To begin, Rousseau deduces that the human capacity to improve their condition must have developed long after humanity’s emergence. The main piece of philosophical evidence is that reason derives from passions. People do not systematically apply their minds unless they are trying to achieve a goal. The technology required for agriculture, animal husbandry, and even basic architecture took centuries to develop, and so human beings would have perished if these things were necessary for survival. Furthermore, human beings never need more than utter guttural cries in moments of distress, since the only reason they could ever need a human being was to rescue them from unexpected danger. Rousseau argues that the very concept of “good” entails a restraint of the passions that might lead to evil behavior, and so the absence of passions makes “good” unnecessary because “evil” is impossible.

Rousseau argues that people in nature had a much keener sense of what was good for them and would much more readily provide assistance to fellow humans in need. Then, as now, Humanity’s Capacity for Reason flows from their desire for self-preservation as well as a propensity toward pity. What has changed is the relative weight that reason and passion play in driving behavior. Reason is perfectly safe so long as it is directed toward immediate and indisputable needs like food, leaving everything else to feelings of pity. The development of reason prompts a vicious cycle in which it inflames new appetites, compelling reason to expand further to accommodate it, spawning ever more desires. Sexuality is a telling example. The starting point is of course a desire to copulate, but the development of reason generates ideas of beauty, which then inflame desires for a particular person. Reason then comes in to refine this desire into the art of courtship, only to intensify rivalries over a common object or the misery of rejection. The more society tries to codify sexual morals, the more it becomes an obsession, whereas natural human beings were happy because nothing mattered beyond the act itself.

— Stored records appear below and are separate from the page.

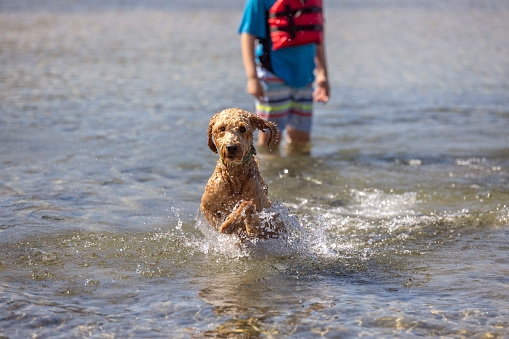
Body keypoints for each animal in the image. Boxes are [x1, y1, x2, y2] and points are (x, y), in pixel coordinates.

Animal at [199, 107, 286, 240]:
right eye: (222, 128)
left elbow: (247, 205)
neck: (234, 176)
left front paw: (231, 223)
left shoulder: (260, 223)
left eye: (243, 129)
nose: (231, 147)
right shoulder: (206, 207)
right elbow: (218, 224)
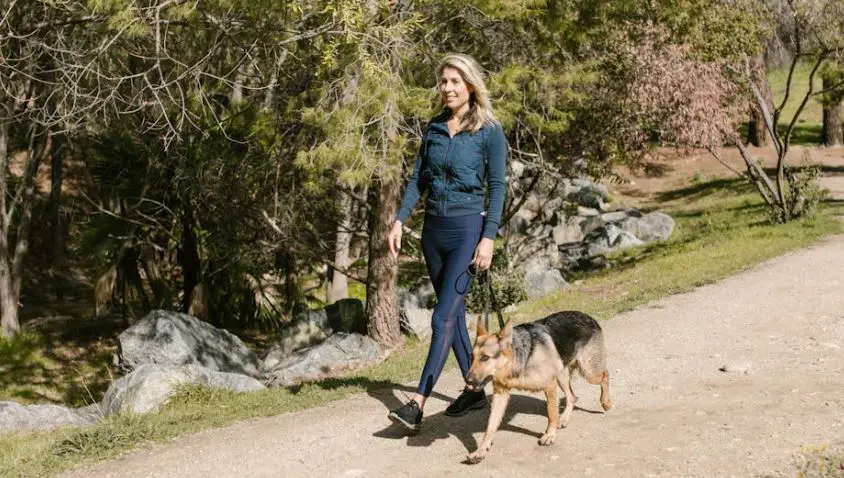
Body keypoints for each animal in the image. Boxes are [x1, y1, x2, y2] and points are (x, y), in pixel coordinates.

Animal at [464, 310, 608, 464]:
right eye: (472, 357)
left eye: (485, 358)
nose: (467, 380)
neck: (518, 359)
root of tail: (587, 316)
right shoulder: (500, 395)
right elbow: (490, 426)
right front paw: (480, 451)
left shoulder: (549, 386)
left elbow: (551, 413)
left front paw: (549, 435)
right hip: (562, 375)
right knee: (572, 397)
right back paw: (563, 419)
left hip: (588, 372)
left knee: (605, 375)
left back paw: (605, 402)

Rousseau argues that when there are no social distinctions and physical differences are “barely perceptible” people will easily recognize themselves in others (140). The individual is a body needing food and sleep and desiring sex, but in the realm of emotion, the distinction between human persons is very faint. This is a fragile condition, as any apparent distinction among peoples will shatter that imagined unity and make clear the difference between one and another. Reason will then come to the service of explaining why those differences exist and place itself at the service of all the passions that emerge as a result. Rousseau thus lays out how human beings lose their state of original equality. All that remains is to identify what he calls the “chance combination of several foreign causes” that made it happen (140).